◆ WHAT THIS TASK INVOLVES
Repeat the listing in full. Nothing may be added or left out.

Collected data
-*-*-

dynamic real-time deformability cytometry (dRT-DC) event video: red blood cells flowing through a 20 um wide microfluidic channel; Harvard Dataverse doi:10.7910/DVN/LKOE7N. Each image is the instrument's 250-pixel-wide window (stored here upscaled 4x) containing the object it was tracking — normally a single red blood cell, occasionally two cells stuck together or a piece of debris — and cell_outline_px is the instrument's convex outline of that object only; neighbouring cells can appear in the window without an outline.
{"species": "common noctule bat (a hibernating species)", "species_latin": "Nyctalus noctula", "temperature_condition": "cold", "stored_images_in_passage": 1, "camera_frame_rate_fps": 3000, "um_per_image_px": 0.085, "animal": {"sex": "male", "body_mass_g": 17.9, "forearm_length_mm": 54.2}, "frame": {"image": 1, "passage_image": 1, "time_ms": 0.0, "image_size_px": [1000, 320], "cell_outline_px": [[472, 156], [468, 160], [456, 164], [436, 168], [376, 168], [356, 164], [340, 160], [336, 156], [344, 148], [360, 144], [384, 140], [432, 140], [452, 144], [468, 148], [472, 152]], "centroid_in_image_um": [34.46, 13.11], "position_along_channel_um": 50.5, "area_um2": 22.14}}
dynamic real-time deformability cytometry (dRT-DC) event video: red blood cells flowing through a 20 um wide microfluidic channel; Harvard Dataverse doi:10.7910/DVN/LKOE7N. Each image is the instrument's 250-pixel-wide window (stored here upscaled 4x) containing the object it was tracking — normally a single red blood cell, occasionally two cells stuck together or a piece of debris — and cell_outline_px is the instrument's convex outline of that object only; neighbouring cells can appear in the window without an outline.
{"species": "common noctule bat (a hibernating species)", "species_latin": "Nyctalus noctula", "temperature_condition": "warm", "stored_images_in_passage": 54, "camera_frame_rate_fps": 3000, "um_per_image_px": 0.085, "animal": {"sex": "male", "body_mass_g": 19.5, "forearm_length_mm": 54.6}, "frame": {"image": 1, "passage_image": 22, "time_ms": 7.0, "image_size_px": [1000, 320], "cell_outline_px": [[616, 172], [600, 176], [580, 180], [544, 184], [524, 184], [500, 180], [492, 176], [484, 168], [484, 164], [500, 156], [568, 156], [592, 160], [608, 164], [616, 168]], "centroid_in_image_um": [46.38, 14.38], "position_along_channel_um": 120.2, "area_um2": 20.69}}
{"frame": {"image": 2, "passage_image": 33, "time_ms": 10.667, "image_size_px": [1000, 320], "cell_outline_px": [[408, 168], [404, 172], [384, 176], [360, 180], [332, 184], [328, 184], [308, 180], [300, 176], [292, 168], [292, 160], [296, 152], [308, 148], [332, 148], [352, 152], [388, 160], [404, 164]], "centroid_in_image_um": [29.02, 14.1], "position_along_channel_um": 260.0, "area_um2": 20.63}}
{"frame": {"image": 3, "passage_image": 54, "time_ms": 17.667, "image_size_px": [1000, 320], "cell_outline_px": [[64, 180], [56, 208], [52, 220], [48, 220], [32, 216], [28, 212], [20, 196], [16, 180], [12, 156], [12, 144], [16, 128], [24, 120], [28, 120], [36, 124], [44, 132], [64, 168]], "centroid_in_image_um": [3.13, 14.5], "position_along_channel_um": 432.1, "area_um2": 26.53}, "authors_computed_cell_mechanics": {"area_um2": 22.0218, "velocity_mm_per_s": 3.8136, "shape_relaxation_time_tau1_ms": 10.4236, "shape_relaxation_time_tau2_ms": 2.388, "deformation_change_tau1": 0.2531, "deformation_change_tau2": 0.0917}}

-*-*-

◆ RESPONSE TO THIS EXERCISE
dynamic real-time deformability cytometry (dRT-DC) event video: red blood cells flowing through a 20 um wide microfluidic channel; Harvard Dataverse doi:10.7910/DVN/LKOE7N. Each image is the instrument's 250-pixel-wide window (stored here upscaled 4x) containing the object it was tracking — normally a single red blood cell, occasionally two cells stuck together or a piece of debris — and cell_outline_px is the instrument's convex outline of that object only; neighbouring cells can appear in the window without an outline.
{"species": "common noctule bat (a hibernating species)", "species_latin": "Nyctalus noctula", "temperature_condition": "cold", "stored_images_in_passage": 1, "camera_frame_rate_fps": 3000, "um_per_image_px": 0.085, "animal": {"sex": "male", "body_mass_g": 17.9, "forearm_length_mm": 54.2}, "frame": {"image": 1, "passage_image": 1, "time_ms": 0.0, "image_size_px": [1000, 320], "cell_outline_px": [[472, 156], [468, 160], [456, 164], [436, 168], [376, 168], [356, 164], [340, 160], [336, 156], [344, 148], [360, 144], [384, 140], [432, 140], [452, 144], [468, 148], [472, 152]], "centroid_in_image_um": [34.46, 13.11], "position_along_channel_um": 50.5, "area_um2": 22.14}}
dynamic real-time deformability cytometry (dRT-DC) event video: red blood cells flowing through a 20 um wide microfluidic channel; Harvard Dataverse doi:10.7910/DVN/LKOE7N. Each image is the instrument's 250-pixel-wide window (stored here upscaled 4x) containing the object it was tracking — normally a single red blood cell, occasionally two cells stuck together or a piece of debris — and cell_outline_px is the instrument's convex outline of that object only; neighbouring cells can appear in the window without an outline.
{"species": "common noctule bat (a hibernating species)", "species_latin": "Nyctalus noctula", "temperature_condition": "warm", "stored_images_in_passage": 54, "camera_frame_rate_fps": 3000, "um_per_image_px": 0.085, "animal": {"sex": "male", "body_mass_g": 19.5, "forearm_length_mm": 54.6}, "frame": {"image": 1, "passage_image": 22, "time_ms": 7.0, "image_size_px": [1000, 320], "cell_outline_px": [[616, 172], [600, 176], [580, 180], [544, 184], [524, 184], [500, 180], [492, 176], [484, 168], [484, 164], [500, 156], [568, 156], [592, 160], [608, 164], [616, 168]], "centroid_in_image_um": [46.38, 14.38], "position_along_channel_um": 120.2, "area_um2": 20.69}}
{"frame": {"image": 2, "passage_image": 33, "time_ms": 10.667, "image_size_px": [1000, 320], "cell_outline_px": [[408, 168], [404, 172], [384, 176], [360, 180], [332, 184], [328, 184], [308, 180], [300, 176], [292, 168], [292, 160], [296, 152], [308, 148], [332, 148], [352, 152], [388, 160], [404, 164]], "centroid_in_image_um": [29.02, 14.1], "position_along_channel_um": 260.0, "area_um2": 20.63}}
{"frame": {"image": 3, "passage_image": 54, "time_ms": 17.667, "image_size_px": [1000, 320], "cell_outline_px": [[64, 180], [56, 208], [52, 220], [48, 220], [32, 216], [28, 212], [20, 196], [16, 180], [12, 156], [12, 144], [16, 128], [24, 120], [28, 120], [36, 124], [44, 132], [64, 168]], "centroid_in_image_um": [3.13, 14.5], "position_along_channel_um": 432.1, "area_um2": 26.53}, "authors_computed_cell_mechanics": {"area_um2": 22.0218, "velocity_mm_per_s": 3.8136, "shape_relaxation_time_tau1_ms": 10.4236, "shape_relaxation_time_tau2_ms": 2.388, "deformation_change_tau1": 0.2531, "deformation_change_tau2": 0.0917}}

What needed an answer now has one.